JP: Looking at a government initiative such as Inovar-Auto in Brazil, do you as a car manufacturer regard this programme as problematic or positive?
AL: This programme is positive and we supported it since the beginning. It incentivises R&D and also the production of more energy-efficient vehicles with lower emissions. We are focused on these priorities. For example, the New Uno with 1.4-litre engine has earned an A grade at PBEV 2014 (Brazilian Vehicle Labelling Programme). This car emits 97.4g of fossil CO2 – a figure below Inovar-Auto’s targets for 2017 and current European laws. It’s worth adding that 97.5% of the vehicles sold by Fiat in Brazil are flex fuel, ie they can run on gasoline but also on ethanol, a fully renewable fuel that practically neutralises CO2 in the atmosphere through the planting of sugar cane.
AL: Brazil has become a good place for investment and the automotive industry attests this. Its market was opened up to imported vehicles in 1992 and from that moment on the competition has only grown. In that year, there were five companies manufacturing in Brazil. Now, there are 16 carmakers with domestic production. In 1992, 25 models were offered in the market; last year, there were 220. In the 1990s, 98% of the sales were shared by four big companies: Fiat, VW, GM and Ford. Since then, the participation of these big four has dropped to 67%. However, Fiat’s sales have been kind of stable since 1994. Now, the company has around 22% of the Brazilian market.
JP: Looking to the future, do you expect Fiat’s capacity and production volumes to increase in South America in the mid to long-term?

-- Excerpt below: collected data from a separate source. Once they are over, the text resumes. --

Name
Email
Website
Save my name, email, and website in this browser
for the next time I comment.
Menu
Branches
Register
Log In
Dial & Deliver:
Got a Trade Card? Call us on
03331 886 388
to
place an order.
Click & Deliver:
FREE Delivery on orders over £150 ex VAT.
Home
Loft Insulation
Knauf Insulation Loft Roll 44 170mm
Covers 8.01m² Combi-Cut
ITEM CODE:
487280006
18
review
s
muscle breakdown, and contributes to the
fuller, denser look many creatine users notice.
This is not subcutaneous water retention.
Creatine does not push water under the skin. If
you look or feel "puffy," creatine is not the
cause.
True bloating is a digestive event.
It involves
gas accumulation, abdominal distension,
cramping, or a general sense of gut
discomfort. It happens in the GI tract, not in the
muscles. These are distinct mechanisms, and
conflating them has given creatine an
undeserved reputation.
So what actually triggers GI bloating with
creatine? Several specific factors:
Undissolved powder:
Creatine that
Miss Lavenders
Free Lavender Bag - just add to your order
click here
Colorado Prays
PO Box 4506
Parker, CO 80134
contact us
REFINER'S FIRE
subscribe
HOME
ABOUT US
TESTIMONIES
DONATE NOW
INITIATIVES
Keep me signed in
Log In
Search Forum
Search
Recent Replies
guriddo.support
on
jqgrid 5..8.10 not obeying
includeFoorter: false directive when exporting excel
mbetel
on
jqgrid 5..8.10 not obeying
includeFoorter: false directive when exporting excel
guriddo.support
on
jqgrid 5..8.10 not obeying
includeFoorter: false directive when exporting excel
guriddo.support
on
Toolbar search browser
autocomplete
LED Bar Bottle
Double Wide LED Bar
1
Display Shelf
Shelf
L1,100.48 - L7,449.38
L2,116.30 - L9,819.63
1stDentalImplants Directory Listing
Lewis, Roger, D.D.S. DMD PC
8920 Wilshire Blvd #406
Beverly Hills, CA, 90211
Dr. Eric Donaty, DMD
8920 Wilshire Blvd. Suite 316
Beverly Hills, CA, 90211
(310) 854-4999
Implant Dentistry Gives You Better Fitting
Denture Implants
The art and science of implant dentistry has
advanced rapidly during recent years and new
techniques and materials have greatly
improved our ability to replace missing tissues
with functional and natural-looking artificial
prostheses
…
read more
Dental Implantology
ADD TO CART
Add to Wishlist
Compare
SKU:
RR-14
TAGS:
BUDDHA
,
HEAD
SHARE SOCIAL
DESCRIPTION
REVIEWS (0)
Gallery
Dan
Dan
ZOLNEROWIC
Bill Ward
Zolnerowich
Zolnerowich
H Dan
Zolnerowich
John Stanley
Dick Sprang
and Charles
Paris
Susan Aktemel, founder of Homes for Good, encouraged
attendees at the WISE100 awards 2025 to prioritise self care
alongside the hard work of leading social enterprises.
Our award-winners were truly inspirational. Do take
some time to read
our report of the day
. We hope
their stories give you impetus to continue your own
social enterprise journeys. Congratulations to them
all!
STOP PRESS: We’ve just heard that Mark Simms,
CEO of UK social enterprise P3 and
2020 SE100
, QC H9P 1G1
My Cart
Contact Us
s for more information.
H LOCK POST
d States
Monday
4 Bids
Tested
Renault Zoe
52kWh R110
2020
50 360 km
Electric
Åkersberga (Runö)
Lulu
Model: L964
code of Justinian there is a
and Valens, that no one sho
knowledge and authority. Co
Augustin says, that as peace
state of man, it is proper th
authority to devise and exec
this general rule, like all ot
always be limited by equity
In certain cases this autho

AL: LATAM sales should increase through the next five years on the strength of new product offerings. Last year, we sold around 900,000 units in the region. We plan to increase by 43% – 400,000 units – until 2018. This way, we aim to reach 1.3m units sold in this market, meaning a 22.4% share. In this scenario, Fiat and Jeep brands will be the key drivers of LATAM volume growth. We estimate a sales increase of 220,000 units for Fiat and 180,000 for Jeep by 2018; Fiat will sell 1.1m cars and Jeep 200,000 in Latin America.